**EXTRAIT À ÉTUDIER**
****************
Eh bien, il suffit de dire que ma question a trouvé sa réponse dans la réaction disproportionnée d’Israël à l’attaque du Hamas le 7 octobre. Je n’ai pas besoin de revenir sur les événements des deux dernières années. Les images incessantes de l’assaut génocidaire contre les Gazaouis ont progressivement fait évoluer mon attitude envers Israël, passant de l’indifférence bienveillante de ma jeunesse et de la méfiance prudente de l’âge mûr à une hostilité et une colère croissantes. Cette hostilité s’applique bien sûr non seulement au régime israélien, mais aussi au soutien usaméricain dont il bénéficie. J’ai le sentiment que notre complicité dans cette horreur inflige une blessure morale constante à ceux qui s’y opposent, d’autant plus que nous nous sentons impuissants à y mettre fin.
Je suis
hanté par les paroles d’Aaron Bushnell, qui s’est immolé par le feu en signe de
protestation : « Beaucoup d’entre nous aiment se demander : « Que ferais-je si
j’avais vécu à l’époque de l’esclavage
? Ou du Jim Crow dans
le Sud ? Ou de l’apartheid
? Que ferais-je si mon pays commettait un génocide ? » La réponse est : vous le
faites. En ce moment même. » Après être resté longtemps inactif, j’ai rejoint
Jewish Voice for Peace et je contribue au BDS, des gestes mineurs qui apaisent
un peu ma conscience.
Mon attitude
envers Israël a donc évolué au fil des décennies, et cette évolution s’est
accélérée ces dernières années. Je pense être représentatif d’innombrables
autres personnes. En dehors de l’Europe occidentale, Israël est de plus en plus
considéré comme une nation paria. Et aux USA, son allié et bailleur de fonds le
plus fidèle, les sondages d’opinion montrent un déclin du soutien à Israël.
Dans le même
temps, la définition de l’antisémitisme, selon l’Alliance internationale
pour la mémoire de l’Holocauste, a été élargie de sorte qu’elle s’applique
désormais non seulement à la haine du peuple juif, mais aussi aux critiques de
la nation israélienne qui me semblent évidentes, justes, légitimes et
moralement nécessaires. Après tout, diverses institutions internationales et
universitaires habilitées à porter de tels jugements ont conclu qu’Israël est
un État d’apartheid qui commet un génocide.
En tant que
professeur adjoint en médecine narrative à Columbia, j’ai été consterné par l’acceptation
récente par l’université de cette définition élargie de l’antisémitisme, en
réponse à la pression exercée par l’administration Trump, qui cherche à punir l’institution
pour sa prétendue tolérance à l’égard des manifestations.
****************
**SÉRIE DE TÂCHES**
**a)** Relevez dans l'extrait tous les qualificatifs appliqués aux critiques de la nation israélienne.
**b)** Recopiez fidèlement le passage de l'extrait allant de « Dans le même » à « l’égard des manifestations. ».
****************
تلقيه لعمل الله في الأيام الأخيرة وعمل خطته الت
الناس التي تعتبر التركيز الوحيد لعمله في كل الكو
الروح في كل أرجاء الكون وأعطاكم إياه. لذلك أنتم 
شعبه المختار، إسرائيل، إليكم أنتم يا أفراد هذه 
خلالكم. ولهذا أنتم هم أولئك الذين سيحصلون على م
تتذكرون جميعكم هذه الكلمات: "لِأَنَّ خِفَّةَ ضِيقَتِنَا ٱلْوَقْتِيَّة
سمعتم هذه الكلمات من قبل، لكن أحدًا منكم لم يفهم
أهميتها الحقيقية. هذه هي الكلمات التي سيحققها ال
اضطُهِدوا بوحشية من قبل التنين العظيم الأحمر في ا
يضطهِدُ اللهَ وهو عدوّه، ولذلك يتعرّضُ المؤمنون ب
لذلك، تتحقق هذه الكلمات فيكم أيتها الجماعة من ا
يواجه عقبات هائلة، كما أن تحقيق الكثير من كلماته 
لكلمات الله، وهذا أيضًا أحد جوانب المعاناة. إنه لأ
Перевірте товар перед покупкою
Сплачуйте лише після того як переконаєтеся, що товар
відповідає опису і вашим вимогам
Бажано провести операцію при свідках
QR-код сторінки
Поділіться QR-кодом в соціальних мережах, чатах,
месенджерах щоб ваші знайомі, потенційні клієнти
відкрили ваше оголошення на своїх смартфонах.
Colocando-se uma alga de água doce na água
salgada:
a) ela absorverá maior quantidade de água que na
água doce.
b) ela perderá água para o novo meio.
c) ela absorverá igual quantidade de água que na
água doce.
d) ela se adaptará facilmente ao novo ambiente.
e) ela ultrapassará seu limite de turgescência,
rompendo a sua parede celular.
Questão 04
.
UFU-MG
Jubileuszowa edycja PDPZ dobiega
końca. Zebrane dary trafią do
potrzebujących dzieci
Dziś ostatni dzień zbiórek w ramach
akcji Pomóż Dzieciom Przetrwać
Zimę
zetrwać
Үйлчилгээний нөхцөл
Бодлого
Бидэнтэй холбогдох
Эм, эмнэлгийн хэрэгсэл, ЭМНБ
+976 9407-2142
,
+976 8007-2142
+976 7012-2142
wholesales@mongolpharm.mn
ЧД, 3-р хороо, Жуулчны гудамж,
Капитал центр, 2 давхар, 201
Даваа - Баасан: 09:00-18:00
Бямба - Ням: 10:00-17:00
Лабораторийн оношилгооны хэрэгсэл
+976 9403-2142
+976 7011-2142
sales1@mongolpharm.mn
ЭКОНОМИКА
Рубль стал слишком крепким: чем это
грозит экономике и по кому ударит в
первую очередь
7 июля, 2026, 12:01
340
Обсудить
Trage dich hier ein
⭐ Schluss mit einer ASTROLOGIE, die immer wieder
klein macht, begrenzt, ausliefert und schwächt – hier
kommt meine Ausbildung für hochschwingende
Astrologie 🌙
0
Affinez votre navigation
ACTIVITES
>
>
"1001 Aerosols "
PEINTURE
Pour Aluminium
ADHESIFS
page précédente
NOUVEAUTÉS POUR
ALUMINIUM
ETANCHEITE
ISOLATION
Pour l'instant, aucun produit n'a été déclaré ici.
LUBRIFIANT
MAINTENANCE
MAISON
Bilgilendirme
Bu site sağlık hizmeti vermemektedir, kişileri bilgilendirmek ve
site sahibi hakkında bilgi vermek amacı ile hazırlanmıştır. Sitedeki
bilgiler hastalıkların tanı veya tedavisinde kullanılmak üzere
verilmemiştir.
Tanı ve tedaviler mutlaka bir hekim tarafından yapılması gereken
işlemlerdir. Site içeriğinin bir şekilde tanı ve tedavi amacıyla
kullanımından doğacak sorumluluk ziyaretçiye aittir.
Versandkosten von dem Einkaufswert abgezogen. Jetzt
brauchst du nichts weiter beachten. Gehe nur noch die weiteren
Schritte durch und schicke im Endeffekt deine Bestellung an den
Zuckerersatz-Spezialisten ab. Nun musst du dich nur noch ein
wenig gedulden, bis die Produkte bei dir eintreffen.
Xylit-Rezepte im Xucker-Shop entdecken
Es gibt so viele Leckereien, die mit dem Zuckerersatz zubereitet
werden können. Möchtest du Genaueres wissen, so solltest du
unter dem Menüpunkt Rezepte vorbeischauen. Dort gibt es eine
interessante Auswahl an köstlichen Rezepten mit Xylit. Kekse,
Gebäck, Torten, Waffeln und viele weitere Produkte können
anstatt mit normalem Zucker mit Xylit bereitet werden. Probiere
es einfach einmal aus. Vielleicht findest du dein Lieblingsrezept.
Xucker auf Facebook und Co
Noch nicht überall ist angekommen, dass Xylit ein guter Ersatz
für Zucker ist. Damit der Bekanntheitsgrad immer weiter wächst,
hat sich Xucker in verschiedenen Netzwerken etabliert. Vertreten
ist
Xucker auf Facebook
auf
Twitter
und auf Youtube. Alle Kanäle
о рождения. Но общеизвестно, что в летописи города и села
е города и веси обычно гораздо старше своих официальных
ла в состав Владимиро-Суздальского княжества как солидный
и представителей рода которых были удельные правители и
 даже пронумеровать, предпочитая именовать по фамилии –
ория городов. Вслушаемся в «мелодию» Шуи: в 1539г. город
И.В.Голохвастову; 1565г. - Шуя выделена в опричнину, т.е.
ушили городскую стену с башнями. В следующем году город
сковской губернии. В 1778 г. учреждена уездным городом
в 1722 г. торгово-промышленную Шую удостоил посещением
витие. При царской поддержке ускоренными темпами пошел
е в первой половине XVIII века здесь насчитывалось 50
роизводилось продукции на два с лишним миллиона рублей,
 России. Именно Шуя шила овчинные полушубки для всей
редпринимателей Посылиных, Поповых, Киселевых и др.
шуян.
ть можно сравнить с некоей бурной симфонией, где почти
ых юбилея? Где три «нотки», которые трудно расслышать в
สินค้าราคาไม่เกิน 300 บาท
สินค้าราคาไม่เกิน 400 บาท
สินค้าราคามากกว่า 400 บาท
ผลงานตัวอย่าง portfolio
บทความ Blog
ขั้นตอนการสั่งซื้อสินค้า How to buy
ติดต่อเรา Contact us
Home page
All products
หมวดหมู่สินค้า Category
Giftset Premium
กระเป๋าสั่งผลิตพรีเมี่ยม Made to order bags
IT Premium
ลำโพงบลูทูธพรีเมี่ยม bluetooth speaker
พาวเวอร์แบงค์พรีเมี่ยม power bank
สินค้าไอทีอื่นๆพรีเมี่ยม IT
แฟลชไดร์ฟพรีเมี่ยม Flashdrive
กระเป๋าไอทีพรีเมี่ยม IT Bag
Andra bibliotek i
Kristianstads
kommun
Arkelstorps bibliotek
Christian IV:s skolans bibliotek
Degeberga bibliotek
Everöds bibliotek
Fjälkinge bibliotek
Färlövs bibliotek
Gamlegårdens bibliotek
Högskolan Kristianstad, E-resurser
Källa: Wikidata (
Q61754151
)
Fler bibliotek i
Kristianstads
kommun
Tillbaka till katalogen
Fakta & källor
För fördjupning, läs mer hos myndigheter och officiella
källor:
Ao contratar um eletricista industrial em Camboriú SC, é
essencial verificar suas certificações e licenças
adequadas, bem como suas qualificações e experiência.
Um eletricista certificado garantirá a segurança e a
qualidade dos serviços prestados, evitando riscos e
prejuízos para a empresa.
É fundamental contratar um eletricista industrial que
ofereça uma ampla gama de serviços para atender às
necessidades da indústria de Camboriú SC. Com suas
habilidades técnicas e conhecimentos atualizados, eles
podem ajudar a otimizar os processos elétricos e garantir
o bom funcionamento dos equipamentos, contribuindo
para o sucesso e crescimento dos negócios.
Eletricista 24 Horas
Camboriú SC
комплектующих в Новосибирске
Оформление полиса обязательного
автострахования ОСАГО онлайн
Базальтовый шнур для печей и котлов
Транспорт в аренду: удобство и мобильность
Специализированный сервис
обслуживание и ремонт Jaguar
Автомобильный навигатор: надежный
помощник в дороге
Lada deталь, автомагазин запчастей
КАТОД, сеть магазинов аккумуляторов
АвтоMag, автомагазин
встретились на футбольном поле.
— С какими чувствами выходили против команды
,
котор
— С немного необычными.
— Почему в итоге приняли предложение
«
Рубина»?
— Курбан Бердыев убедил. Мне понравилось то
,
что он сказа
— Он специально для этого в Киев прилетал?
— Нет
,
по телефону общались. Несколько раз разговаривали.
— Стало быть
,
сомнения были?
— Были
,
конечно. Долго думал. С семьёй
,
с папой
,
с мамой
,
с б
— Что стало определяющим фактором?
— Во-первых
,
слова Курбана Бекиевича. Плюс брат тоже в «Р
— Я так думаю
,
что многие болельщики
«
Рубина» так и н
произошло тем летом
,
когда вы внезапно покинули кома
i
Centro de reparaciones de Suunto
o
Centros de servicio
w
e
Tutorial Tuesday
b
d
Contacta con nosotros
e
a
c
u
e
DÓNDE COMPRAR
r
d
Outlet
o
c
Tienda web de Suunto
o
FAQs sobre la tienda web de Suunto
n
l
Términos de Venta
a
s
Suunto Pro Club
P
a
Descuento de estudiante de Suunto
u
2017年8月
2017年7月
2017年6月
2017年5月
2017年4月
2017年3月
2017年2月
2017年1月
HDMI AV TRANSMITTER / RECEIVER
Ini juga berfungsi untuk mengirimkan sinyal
****************
**CORRIGÉ DES EXERCICES**
**a)** évidentes, justes, légitimes, moralement nécessaires

**b)**
Dans le même
temps, la définition de l’antisémitisme, selon l’Alliance internationale
pour la mémoire de l’Holocauste, a été élargie de sorte qu’elle s’applique
désormais non seulement à la haine du peuple juif, mais aussi aux critiques de
la nation israélienne qui me semblent évidentes, justes, légitimes et
moralement nécessaires. Après tout, diverses institutions internationales et
universitaires habilitées à porter de tels jugements ont conclu qu’Israël est
un État d’apartheid qui commet un génocide.
En tant que
professeur adjoint en médecine narrative à Columbia, j’ai été consterné par l’acceptation
récente par l’université de cette définition élargie de l’antisémitisme, en
réponse à la pression exercée par l’administration Trump, qui cherche à punir l’institution
pour sa prétendue tolérance à l’égard des manifestations.